会社は一つの組織であり、そこで一生過ごすかどうかは個人の意志決定によるものです。
会社の理念も方針も納得できないのであれば、そこを去るのも良い決定でしょう。

人が集まる所、どこにでも人間関係はあります。相手の性格とニーズに応じた報・連・相は信頼関係を強固にし、新たなやりがいへと繋がってきます。

報連相をしたくない訳、来ない訳

報連相が必要な事は理解しているし、何をどんな時にしたらいいかも分かっている。
全部理解した上で、報連相が自分に来ないとしたら何が原因でしょう。

報連相したくない状態

  1. 上司がいつも言っている事が違う。
  2. 経営理念は理解できるが、上が常務も本部長も部長も上司もバラバラな事を言う。
  3. 上司は自分の手柄として上へ報告するので、私の存在感がなくなる。
  4. このネタは報告するより学会に直接発表し名をあげようと思う。会社レベルを超えている。
  5. 期限を守ろうにも、上司は自分の期限は余裕を持ちすぎるほど持ち、部下をせかせるのが仕事のようだ。振り回されてはたまらない。
  6. 上手くいきようものなら、次はもっと次はもっとと首をしめる。そんな事はしたくない。
  7. 相談しろと言っても、契約書を持っていかない相談はあり得ない。
  8. 結論から話せというので結論から話すととたんに出来ないレッテルを貼る。プロセスを聞かない。
  9. 警告の文書は以前にも書いたが潰された。彼らに明日を考える資格はない。
  10. 相談と言いつつ、仕事をおしつける課長。
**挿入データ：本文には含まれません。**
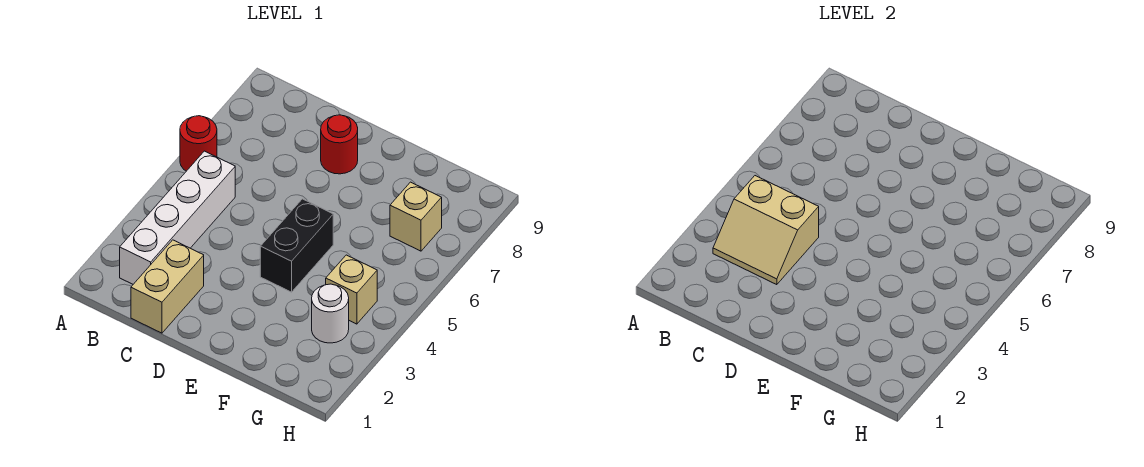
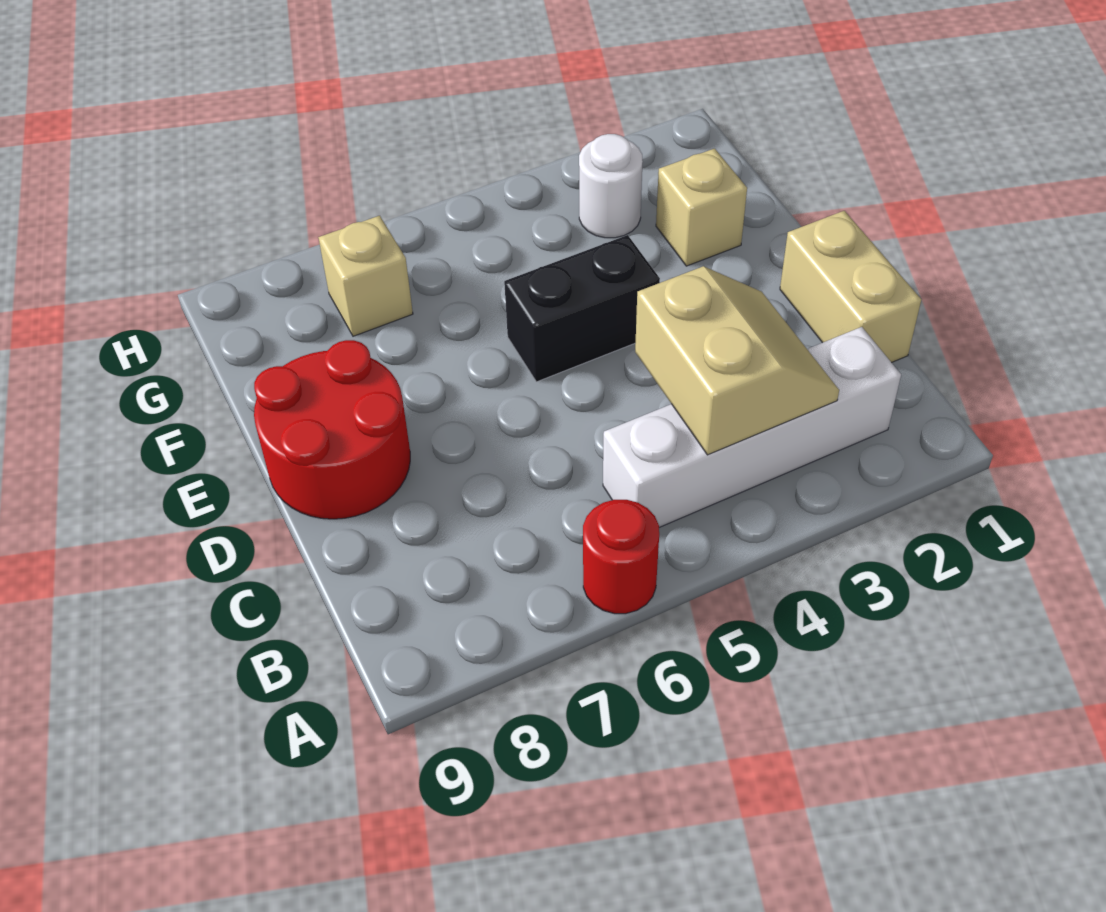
tan 1x2 brick [131,240,204,333] -> tan 1x2 brick turned to [780,211,921,363]
red 1x1 round brick [321,115,358,174] -> red 2x2 round brick [254,340,410,519]
tan 1x1 brick [326,255,377,324] -> tan 1x1 brick moved to [656,149,747,266]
あんたが先にやっとくれ。
  11. ただ書類を一つB部署に持っていってくれと言うのに、いったい幾つの情報が必要なんだ。
  12. ・・・・・
  13. ・・・・・
  14. ・・・・・
  15. ・・・・・

と意見はいろいろありますが、ではどうしたらいいのでしょう。

1.報告が来ないのには自分にも原因がある事を認識する事です。信頼関係が崩れている事も考えられます。
2.会社にとって経営理念が命であるように、個人にとっては「仕事を通じて自分は何を成し遂げていきたいのか」といった個人の指針が命です。命を持って仕事をしていく。それが、できるビジネスマンです。
3.相手の思いと自分の思いが違って当たり前。相手が受け取って初めてコミュニケーションは成立します。4つのタイプ分けを思い出し相手に伝わる方法に変えていく。
4.周りの人間とのコミュニケーションを取るのにコーチングは有効です。
コーチングによって相手の可能性を引き出す事がお互いの関係をより強固なものにしていきます。